The provocation comes from the U.S. and the right-wing south Korean regime, not the DPRK.

This 70,000-troop military “exercise” by the south Korean regime is scheduled to continue until Nov. 30. Although the U.S. officially denies being part of it, CNN.com on Nov. 23 reported that “Some U.S. forces had been helping the South Koreans in a military training exercise, but were not in the shelled area.” Right. They were part of the provocation but stayed out of range.

In fact, the south Korean military is deeply integrated with the U.S. Pentagon. In July, the two countries held joint “exercises” in the same waters, off the west coast of the Korean Peninsula. The maneuvers involved 200 aircraft and 20 ships, including the nuclear-powered aircraft carrier the USS George Washington.

The imperialist media today are saying that the DPRK’s “belligerence” is trying the patience of China. China has been an ally of the DPRK since 1950, when U.S. forces invaded north Korea, bombed all its cities, and threatened the new revolutionary government of China with nuclear war.

But while China is seeking a peaceful solution to the present crisis, there can be no doubt that it sees U.S. belligerence toward the DPRK as a threat to its own peaceful development.

Li Jie, a researcher with the Chinese navy’s military academy, wrote on July 12 in China Daily about the U.S.-south Korean “exercises” scheduled for later that month:

“A joint drill with the ROK [south Korea] in the key waters off its Asian military bases will help the U.S. realize multiple strategic goals in the Asia-Pacific region,” said Li.

“First, the drill will help the U.S. maintain high-pressure against what it calls a restive DPRK regime. It is also believed to be an explicit indication of the U.S. stance that the world’s sole superpower would stand firmly behind the ROK and Japan in case of a military conflict between Pyongyang and Washington’s two traditional Asian allies.

“In addition, a well-deliberated military exercise in the Yellow Sea will also help the U.S. collect geographic and military information about some Asian countries [especially China-d.g.] bordering the vast waters.

“General Ma Xiaotian, deputy chief of general staff of the People’s Liberation Army, has expressed ‘firm opposition’ to the scheduled U.S.-ROK military maneuver.”

But the maneuvers took place anyway.

There is nothing “irrational” in either the response of the DPRK or the worries of the Chinese military.
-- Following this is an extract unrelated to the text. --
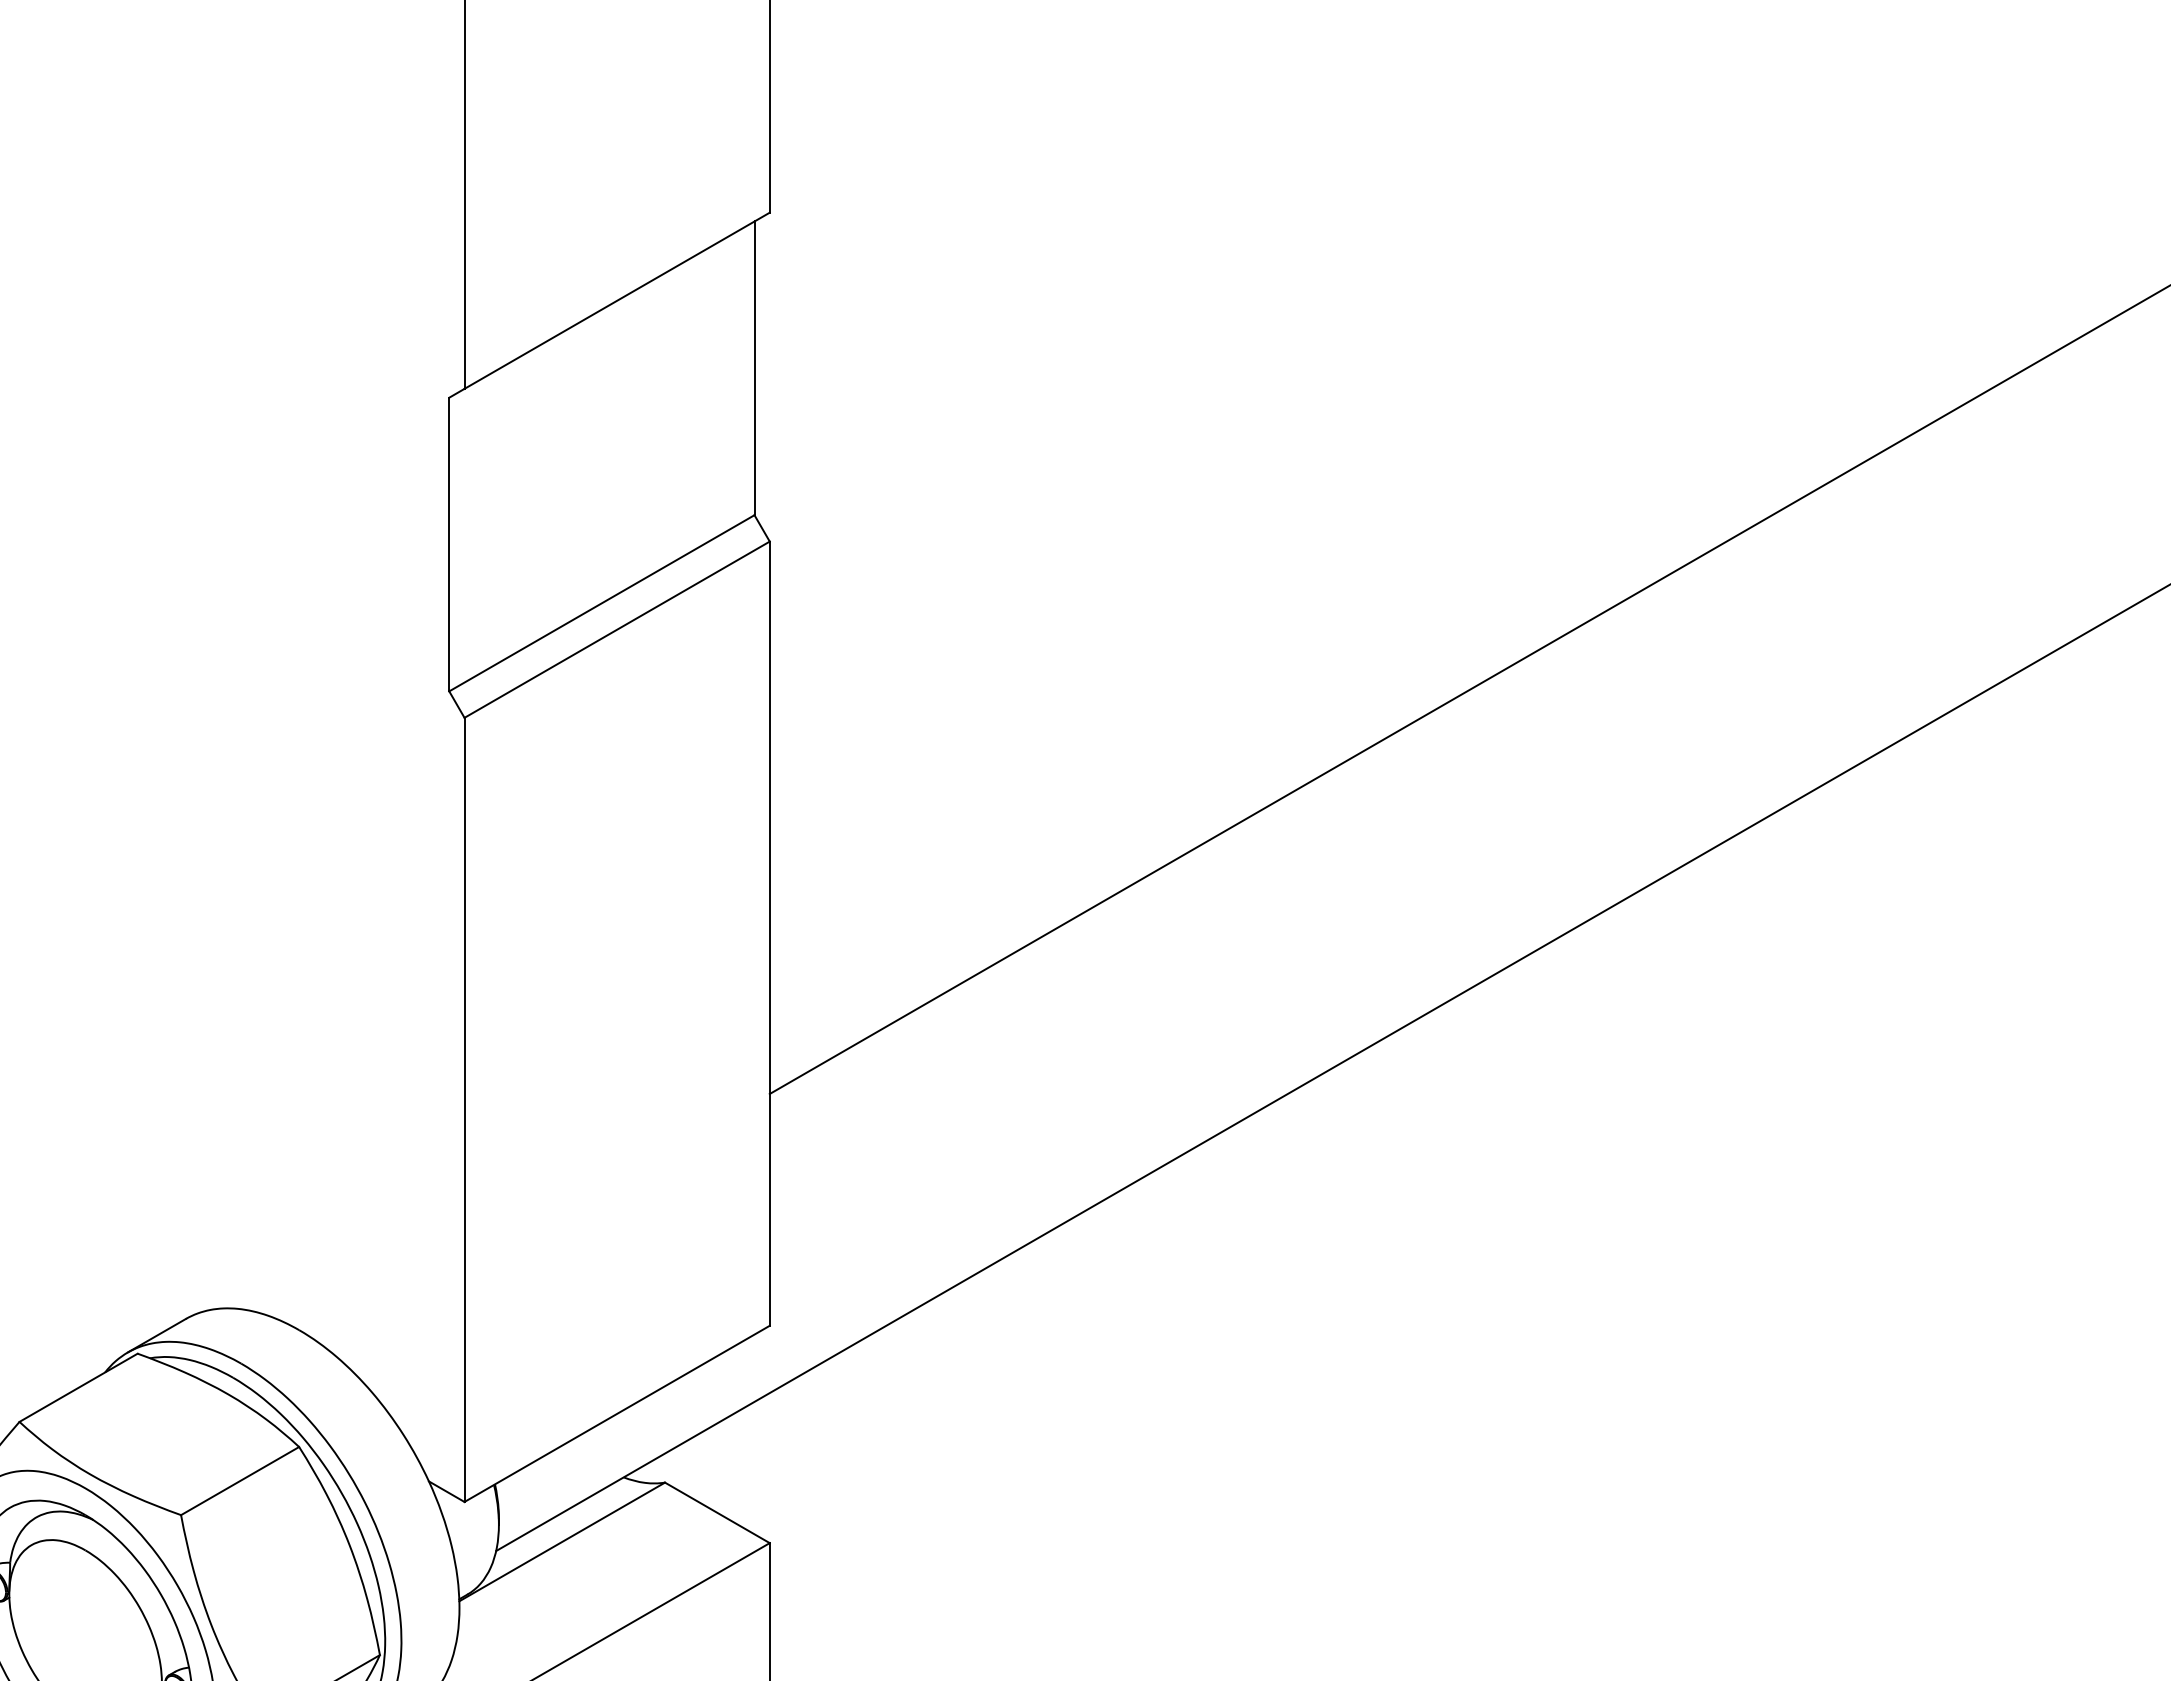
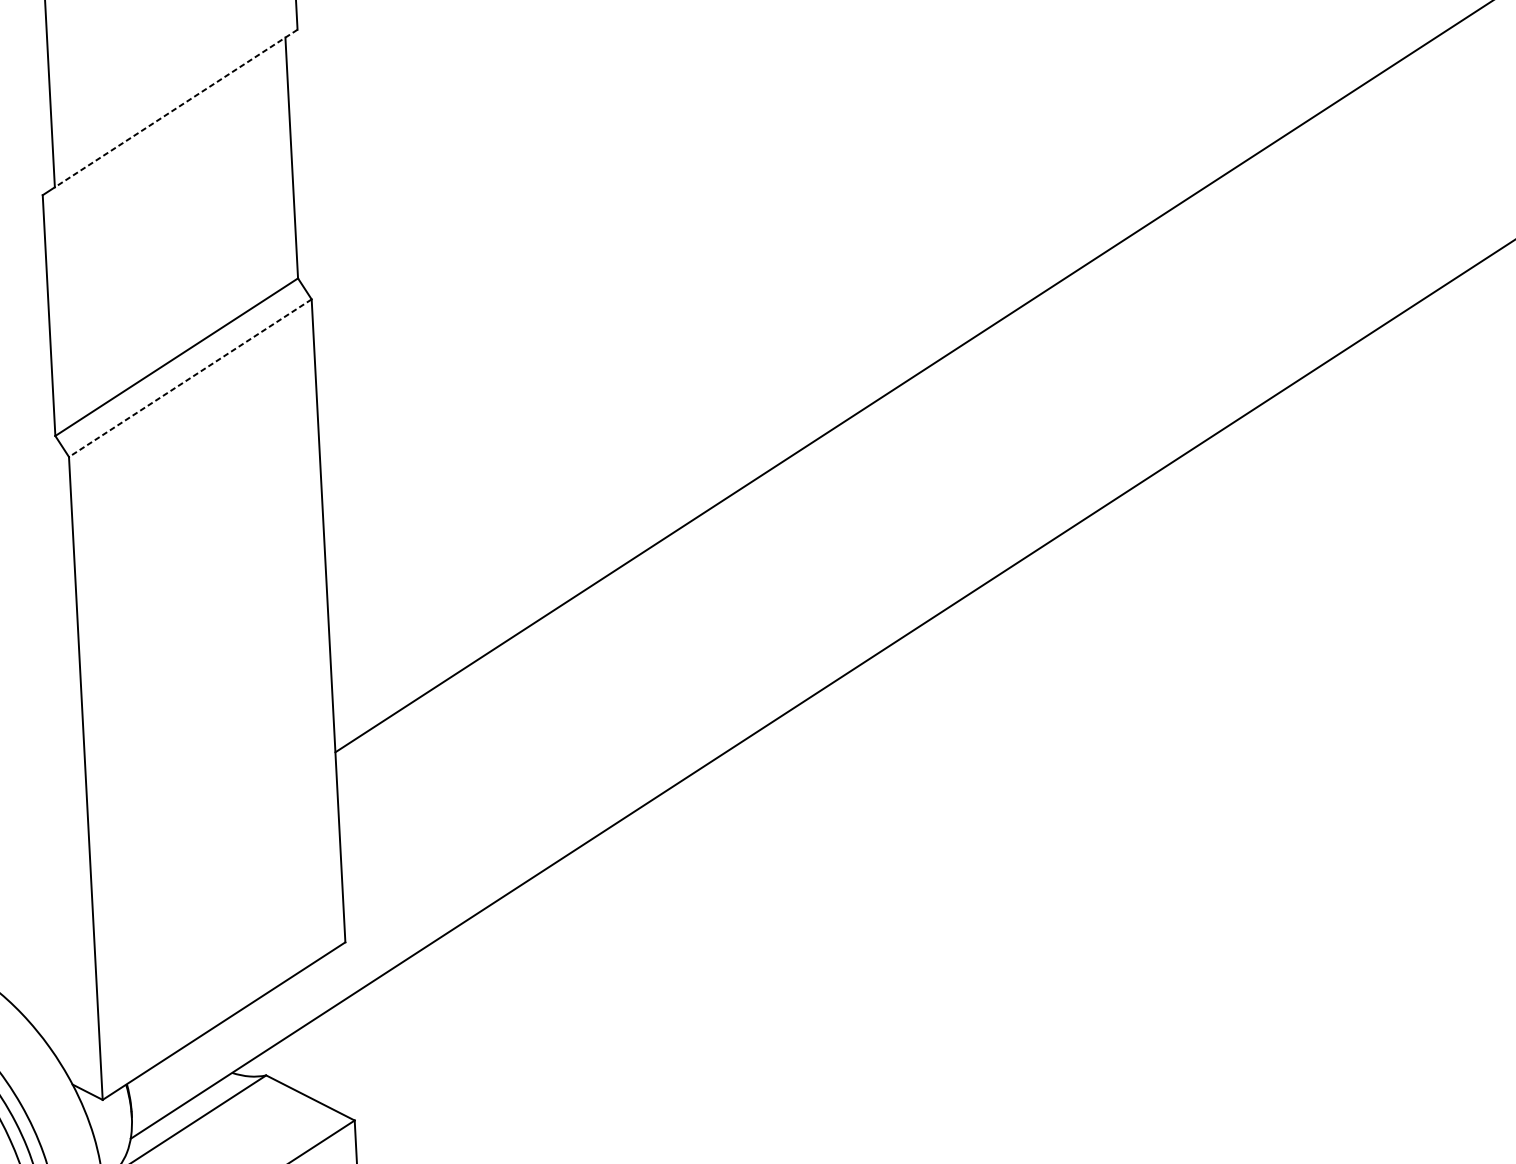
line: (616, 301) -> (175, 109), solid -> dashed
line: (616, 629) -> (189, 378), solid -> dashed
U.S. imperialism waged a horrendous war against the Korean Revolution from 1950 to 1953, one that resulted in millions of deaths. It has occupied south Korea ever since, with a force that still numbers almost 30,000. It has refused to even discuss a peace treaty to formally end that war.

Should it be surprising, then, that the DPRK knows it has to be ready at any time to repel another invasion?

Is it surprising that the leaders in China are alarmed when U.S. imperialism, while making money off investments and trade there, nevertheless tries to encircle it militarily?

Instead of putting out anti-DPRK propaganda in the guise of psycho-analyzing its leaders, why don’t the media ask why the U.S. leaders do what they do? Why have they maintained a hostile policy against the DPRK for more than 60 years, ever since its anti-colonial and anti-capitalist revolution? Why won’t they sign a peace treaty with the DPRK so that the Korean people can work for real disarmament and reunification?

But that would be to acknowledge that the U.S. is ruled by a class of billionaires that has fattened itself on war and exploitation all over the world and has a long history of creating excuses for the bloody expansion of its imperial reach. The media has been part of this inglorious history, ever since the Hearst papers invented an excuse for invading Cuba in 1898.

Let’s not fall for another “Bay of Tonkin” or “weapons of mass destruction” lie. The enemy of the working class is right here, in the board rooms and banks of U.S. capitalism, that are destroying everything the people have won over generations of struggle and hard work.

No aggression against socialist Korea! Lift the sanctions and bring U.S. troops home!